In other words, we need a synergistic response from Republicans at both the state and federal levels. In a perfect world, the GOP governors would hold a joint press conference and discuss the trend of FBI raids on ordinary citizens – not just Trump – simply for holding different political views from the regime’s. They would commit to working together to interpose against the federal tyranny, rather than just campaigning on it.

The federal government doesn’t have the authority to violate due process and human rights, as we’ve witnessed for the past two years of COVID fascism. No, we don’t need merely to win federal elections in order to undo that tyranny; states can stop it in its tracks now. The Supremacy Clause of the Constitution (Art. VI, Cl. 2) states that the “Authority of the United States, shall be the supreme Law of the Land,” but only when exercising power “in pursuance” of its Constitution authority.
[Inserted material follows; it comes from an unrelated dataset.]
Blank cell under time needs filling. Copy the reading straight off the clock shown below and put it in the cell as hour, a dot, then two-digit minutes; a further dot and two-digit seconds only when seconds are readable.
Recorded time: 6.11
St. George Tucker explains this clause in his commentaries to clearly infer that “a law not limited to those objects, or not made pursuant to the constitution, would not be the supreme law of the land, but an act of usurpation, and consequently void.” Mind you, this clause was referring to legitimate laws passed by Congress. How much more so it would apply to arbitrary executive edicts.

The notion that we must wait for federal elections to fight back is absurd. Thomas Jefferson, in his Kentucky Resolution of 1798, noted that elections were only reserved as the tool to redress grievances of federal policies within their delegated authority. “That in cases of an abuse of the delegated powers, the members of the general government being chosen by the people, a change by the people would be the constitutional remedy,” writes Jefferson. What if the feds clearly abuse their authority by monitoring, surveilling, and arresting people for political crimes or by making them wear masks on their faces?

“But where powers are assumed which have not been delegated a nullification of the act is the rightful remedy: that every state has a natural right, in cases not within the compact [casus non foederis] to nullify of their own authority all assumptions of power by others within their limits: that without this right, they would be under the dominion, absolute and unlimited, of whosoever might exercise this right of judgment for them.”

It’s time for the governors to stand up and teach the Biden administration about the natural right of states to govern most non-foreign-policy issues. We don’t need to wait until 2025 to restore human rights and the rule of law. We live in extraordinary times and face unparalleled threats to our liberty, which require an unprecedented response. If Republicans will just hold hearings and fundraisers, they as may as well combat domestic fascism by sending more money to Ukraine, a move Mitch McConnell would be all too eager to embrace.